→ **Work to be completed**: Except for the pictures, reproduce the records word for word.

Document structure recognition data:
---
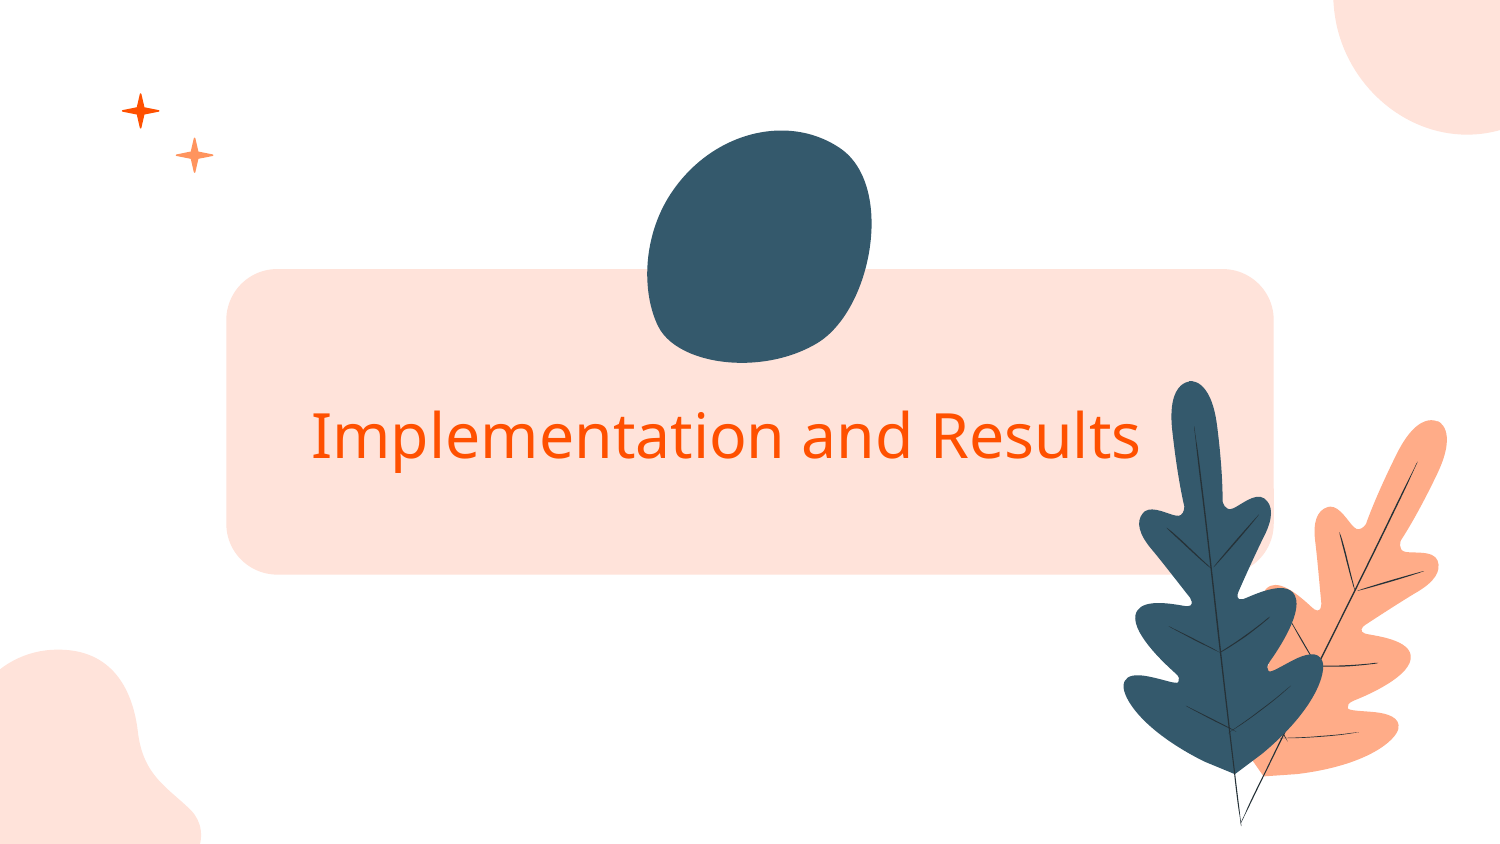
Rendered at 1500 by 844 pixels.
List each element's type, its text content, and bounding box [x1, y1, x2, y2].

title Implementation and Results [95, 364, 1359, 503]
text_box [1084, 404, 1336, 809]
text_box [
---
→ **Exercise result**:
Rendered at 1500 by 844 pixels.
List each element's type, its text content, and bounding box [x1, y1, x2, y2].

title Implementation and Results [95, 364, 1359, 503]
text_box [1084, 404, 1336, 809]
text_box [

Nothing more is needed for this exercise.